The number of such closed factories were much higher in states like Maharashtra, the chief minister said.
The list of closed units being revived seems to be getting longer with Jessop, Dunlop, Indian Iron and Steel Company (IISCO) and now EMC getting back on their tracks.
At a time when not only Indian investors but global ones, including American, Japanese, British, French and Chinese, are also evincing interest in investing in the state, we have not forgotten the prosperous units of the past and are trying our best to revive them and bring back employment to those rendered jobless, Bhattacharjee said.
The chief minister also emphasised the importance of creating more manufacturing jobs in the state through the reopening of such units. IT jobs, he said, could cater only to the educated few.
EMC, owned earlier by the family of Union commerce and industry minister Kamal Nath, has three units in Bengal, at Beliaghata, Jessore Road and Agarpara, and another facility at Naini, Allahabad.
The revival package to BIFR was proposed by a group of industrialists Sunder Lal Dunger, Aditya Bagree, Manoj Toshniwal and Ramesh Chandra Bardia. The proposal envisages jobs to 500 workers, with 300 getting direct employment.

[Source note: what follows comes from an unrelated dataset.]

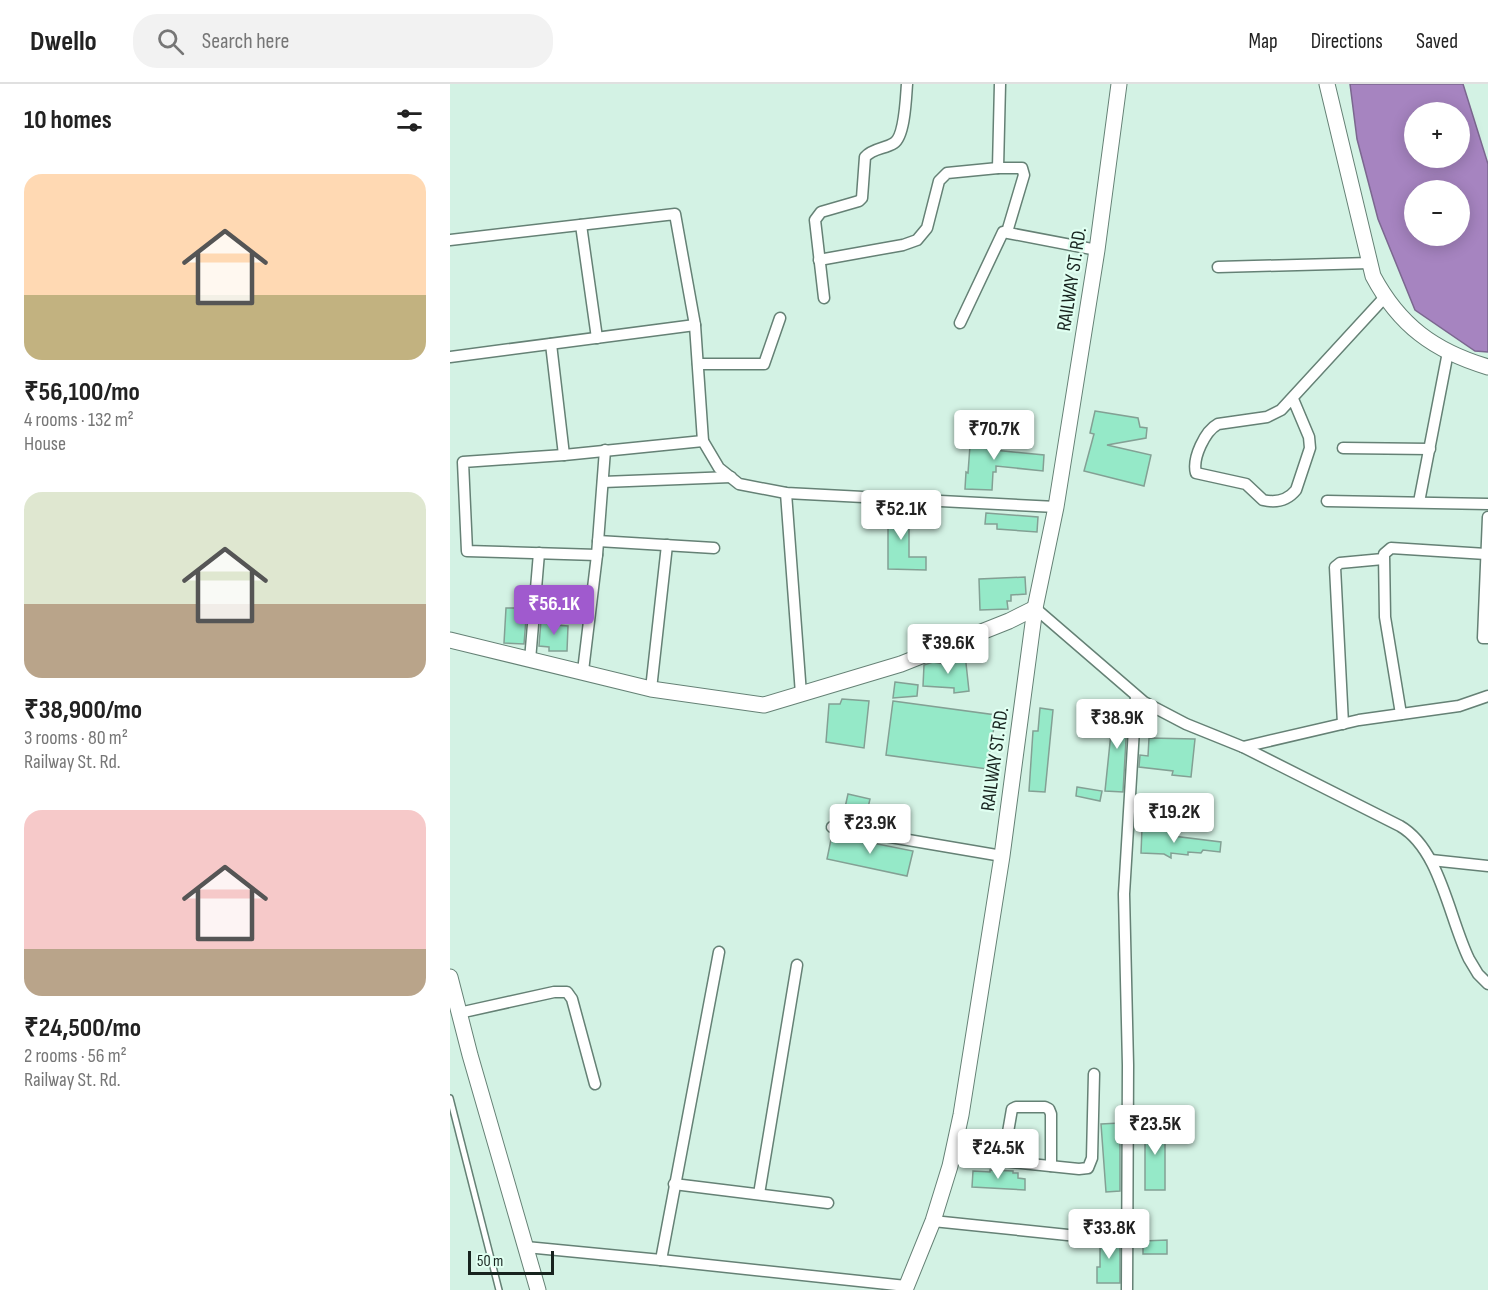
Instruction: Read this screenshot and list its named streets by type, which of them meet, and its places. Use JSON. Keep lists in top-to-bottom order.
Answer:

The quality of production is no longer the responsibility of the management but the trade unions will also have to take equal responsibility if such big engineering and manufacturing units are to be revived, Bhattacharjee said.
While the tower works at Beliaghata and Naini as well as the casting and forging facility at Agarpara will commence operations next month, the 10 acre plot on Jessore Road is yet to be developed.